Overdressing as if you're going to a formal affair would make you stand out in a negative way. There's a fine line between overdressing and appropriate dressing, but it's one that is easily walked. The point is to demonstrate that you can fit in.

For example, a casual jacket or blazer with trousers is a smart option for men and women. Women could also choose a knee-length (or longer) skirt with a blouse. Put a personal style stamp on the outfit with accessories, but never over-accessorize, as it will be distracting. Men can turn a suit into something more relaxed, Dan Peres, Editor in Chief of Details magazine suggests. "Your tie doesn't have to be knotted to the top."

Maria Reiling, eBay's Director of Fashion suggests, "Black leather oxfords for men, black pumps for women, and remove flashy necklaces or anklets."

Unless you're interviewing for a position at a trendy restaurant or club in a fashion-forward city like New York, avoid ripped denim jeans at all costs. It is never appropriate, even if you pair it with a sophisticated top.

Truth be told, "even casual companies like to see people convey a sense of respect for the opportunity to interview. If you really can't see yourself in a suit or are sure it would be too much for your interview, I still recommend a pair of well-pressed and well-fit slacks and a button-down shirt," Reiling advises.

Creative industries - like entertainment, publishing, public relations, special events planning, and music - are known for encouraging employees to express themselves through style and fashion. But interviewing for a job in one of these industries is another story.

If a suit is required, men should wear a more sleek version with flat-front pants. Women can go the suit route or take cues from Jackie O. with a perfect shift dress, tights, and round-toe pumps. The trick is to take a traditional look but add your own style to it.

Jane Buckingham, President of The Intelligence Group and author of "Modern Girls Guide to Life," suggests you add a fresh twist in the way you accessorize.

"Highlight your personal style with cool jewelry, really fabulous shoes, or a knock-out handbag.
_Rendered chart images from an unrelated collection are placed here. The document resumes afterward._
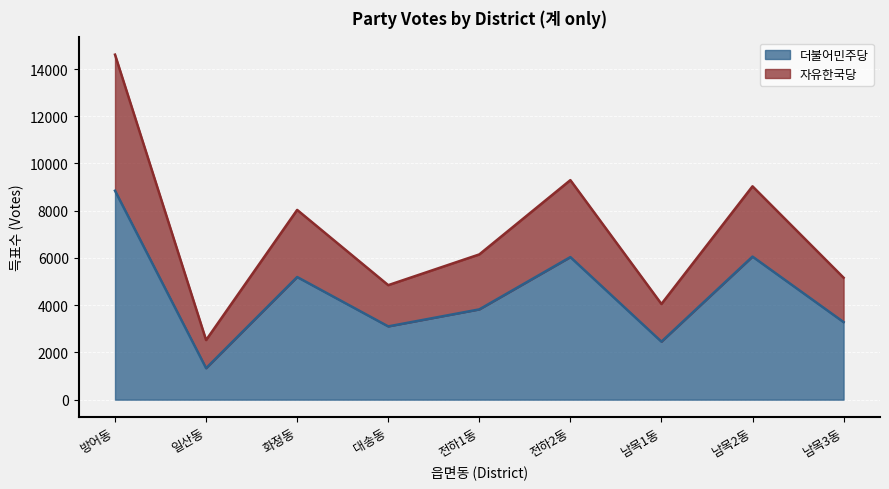

Reading right to left, transcribe all the data shown in this chart.

더불어민주당: 3284	6057	2455	6036	3822	3102	5193	1332	8847
자유한국당: 5164	9034	4051	9295	6149	4848	8034	2523	14608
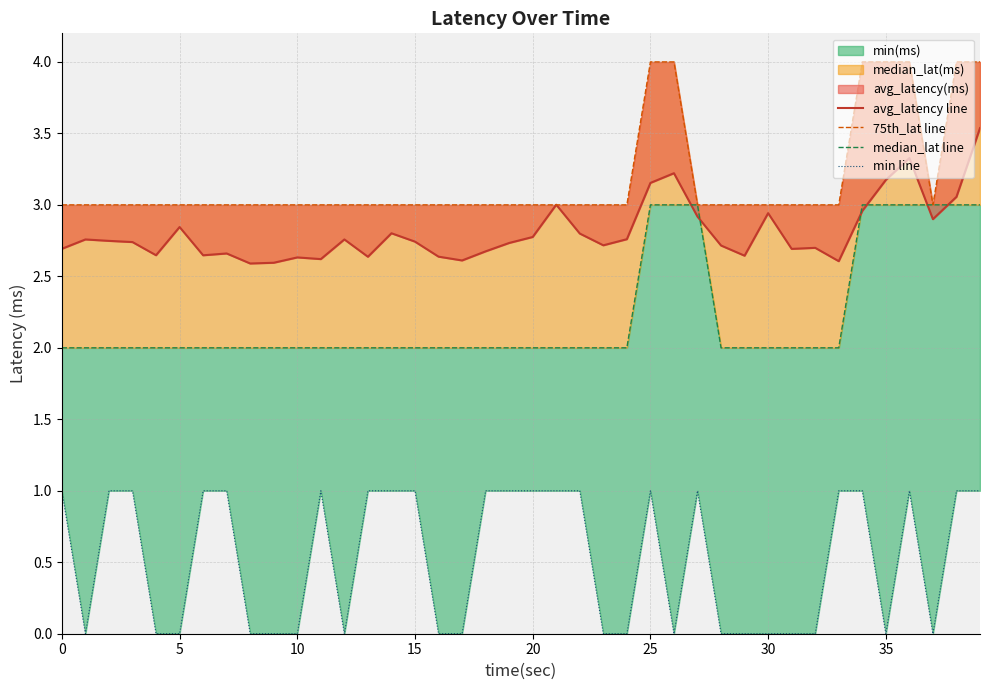

What is the total value across all series at 38?

11.1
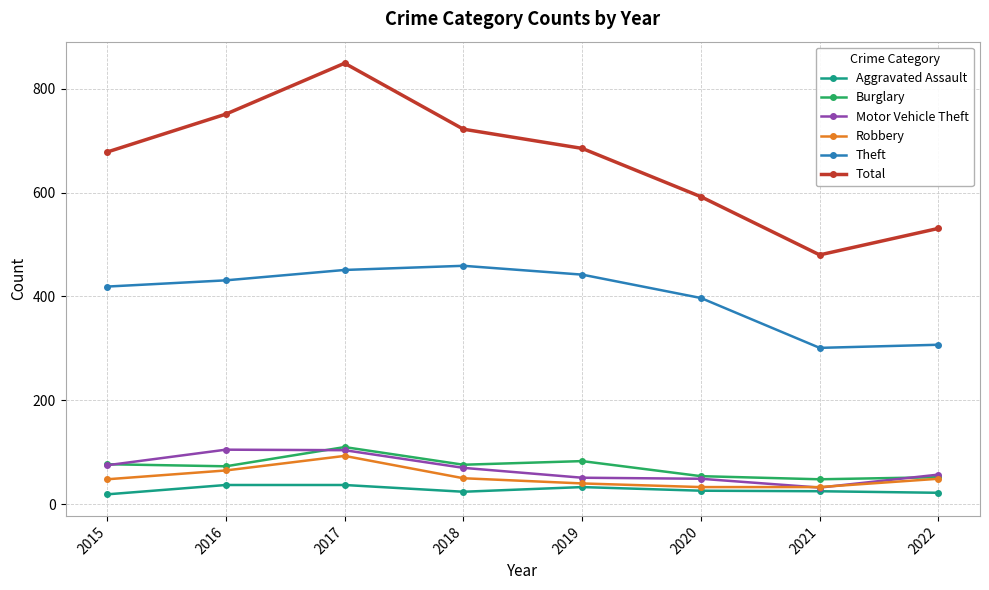

The value of Total at 2022 is 716. True or false?

False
It will make you look stylish - and help you stand out," says Buckingham.

Peres' ideas for making an outfit yours include "getting a tie that reflects your personality, but not one that is so wild that it's distracting. And try wearing a dark shade of green or a light gray if you really want to be different but still professional."

Men can get inventive, too. Try dressing up jeans with a jacket or a cashmere V-neck sweater and a shirt. Peres' also suggests a dark suit and shirt, worn without a tie. But he warns, "A navy suit and white shirt without a tie just looks unfinished."


If you are a stockbroker, banker, advertising executive, or high-ranking businessperson, then you have to dress for it.

"If you dress the part, you instill confidence, and establish yourself as a strong candidate for the job," says Lloyd.

Women can jazz things up with a jacket and skinny-leg pants or a subtle ruffle-trimmed skirt. "Just ask yourself, would Condoleezza Rice wear this? If so, it's a good bet. She is the epitome of professional chic," Buckingham notes.

Just don't get seduced by price tags - stylish professionalism does not have to mean breaking the bank. "It doesn't need to be an expensive brand name," Peres says. "But it should fit well, [be] pressed, be hemmed right, and made of material that isn't too flimsy."

Peres' suggests that men invest in one quality suit that will last a lifetime. Suits evoke the sense of class, polish, and refinement that is necessary for a corporate job, but there's nothing wrong with "making it yours and going with a modern style," says Buckingham.

At the end of it all, the time and effort you take when deciding what to wear will be worth it when you hear, "You're hired!"